I could say I never guessed that readers would love Anthony and Letty together as much as they do.
But that might sound stupid, since from the beginning, the first four books of the Lords and Undefeated Ladies were planned as a set, beginning with Letty’s love story and ending with Anthony’s. And if I love Anthony and Letty – and I do – why wouldn’t my readers?
Obviously, sticking with people as their stories progress is a theme in my books. Cass Cullen for instance, the mysterious inventor who built Michael’s assistive devices, was mentioned in book 1, had her own book in book 2, and had a maid who turned into a duchess in book 3; many of my characters have arcs like that. Clearly, I plan ahead, and Anthony was always going to have a book of his own. (And how restrained I have been, not pointing that out to people until it was his turn!)
Anthony has been making serious moves, from nearly homeless and desperately poor when Not Like a Lady began to the reputed brother of a baronet’s wife living in London and befriending that duchess in What a Duchess Does.

==*==

● WORK REQUEST A:
In the author's note about Anthony and Letty, which book was Cass Cullen's own book?
● WORK REQUEST B:
Write out everything from "I could say" down to "was his turn!)" in the author's note about Anthony and Letty, switching "mysterious" to "reclusive".
● WORK REQUEST C:
Proceed with the author's note about Anthony and Letty, writing what comes after its last sentence.

● RECORDED DATA:
==*==

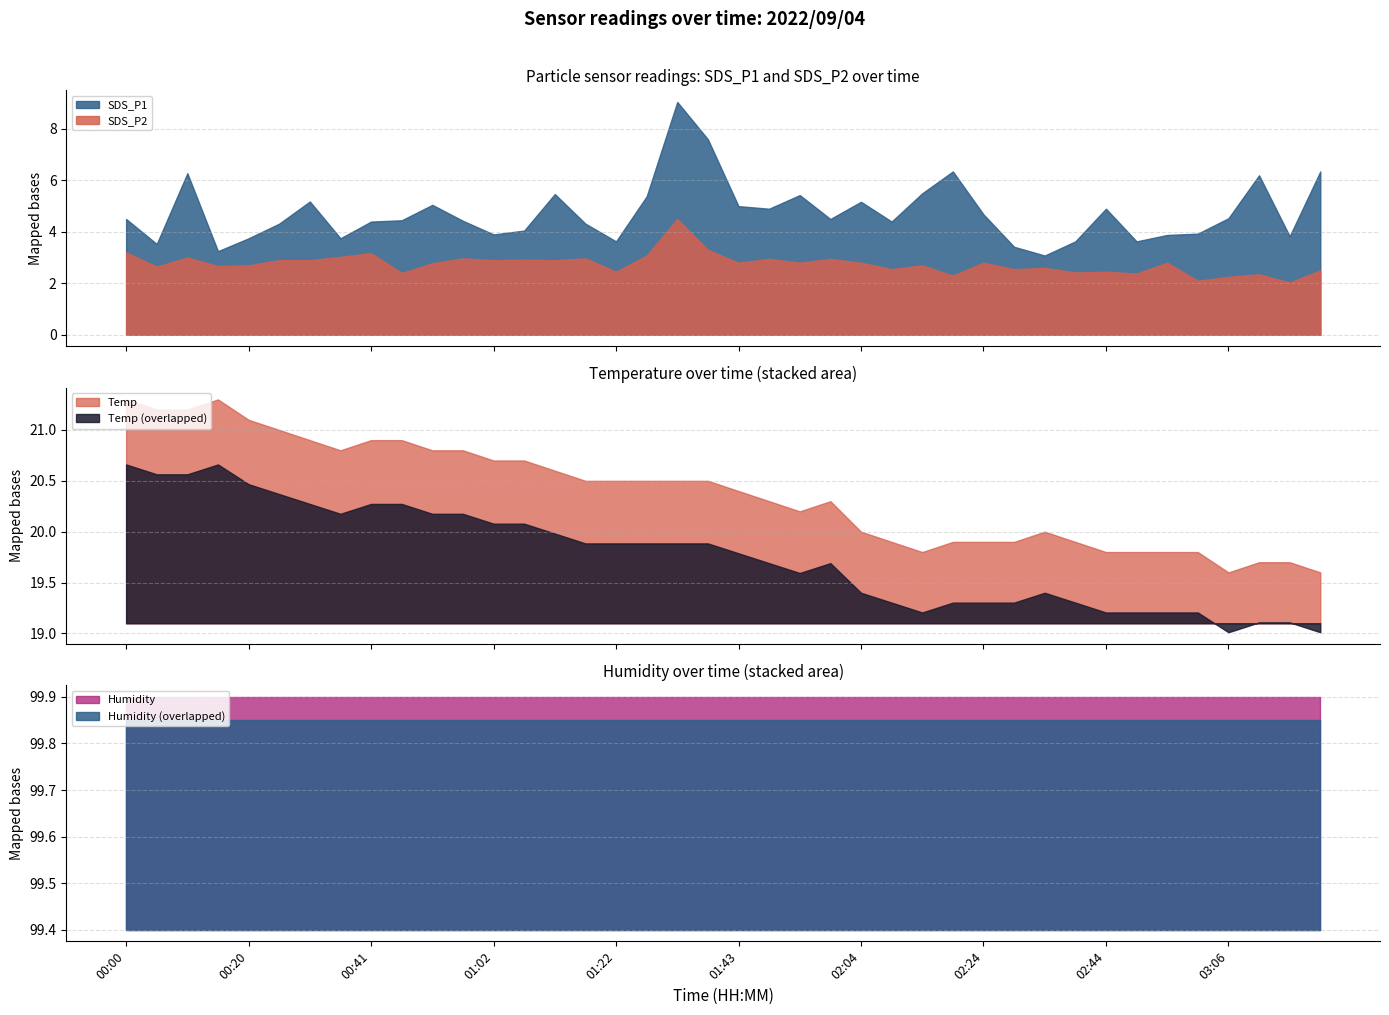

True or false: SDS_P2 and SDS_P1 intersect in this chart.

False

==*==

● ANSWER AREA A:
Book 2.

● ANSWER AREA B:
I could say I never guessed that readers would love Anthony and Letty together as much as they do.
But that might sound stupid, since from the beginning, the first four books of the Lords and Undefeated Ladies were planned as a set, beginning with Letty’s love story and ending with Anthony’s. And if I love Anthony and Letty – and I do – why wouldn’t my readers?
Obviously, sticking with people as their stories progress is a theme in my books. Cass Cullen for instance, the reclusive inventor who built Michael’s assistive devices, was mentioned in book 1, had her own book in book 2, and had a maid who turned into a duchess in book 3; many of my characters have arcs like that. Clearly, I plan ahead, and Anthony was always going to have a book of his own. (And how restrained I have been, not pointing that out to people until it was his turn!)

● ANSWER AREA C:
I did expect that readers might not know what was in store when Mr. Castle accompanied Anthony to help Cass (or Oliver – or both) in The Countess Invention. But I knew. And hopefully my readers, who are loving What a Duchess Does, will be interested to learn much more about the cheerful and obliging Mr. Castle.
So maybe it’s that I’m surprised about how much my readers want more of Anthony and Letty, and love their relationship the way I do: not a romance, but a kind of best friends forever that really is family.
I’m so tickled that so many of my readers dashed off to pick up their free gift of the novella The Winter’s Night Princess, about Anthony and Letty’s childhood together, after I announced it in my newsletter last week. (Feel free to sign up and get these kinds of insider bonuses yourself!) I, of course, desperately love both Letty and Anthony, but I’m so glad you like them too!
So glad that I thought I’d share a little scene from Anthony’s own upcoming book. It’s his love story, but what propels him, as always, is helping someone else; in this case (as is first and foremost), Letty.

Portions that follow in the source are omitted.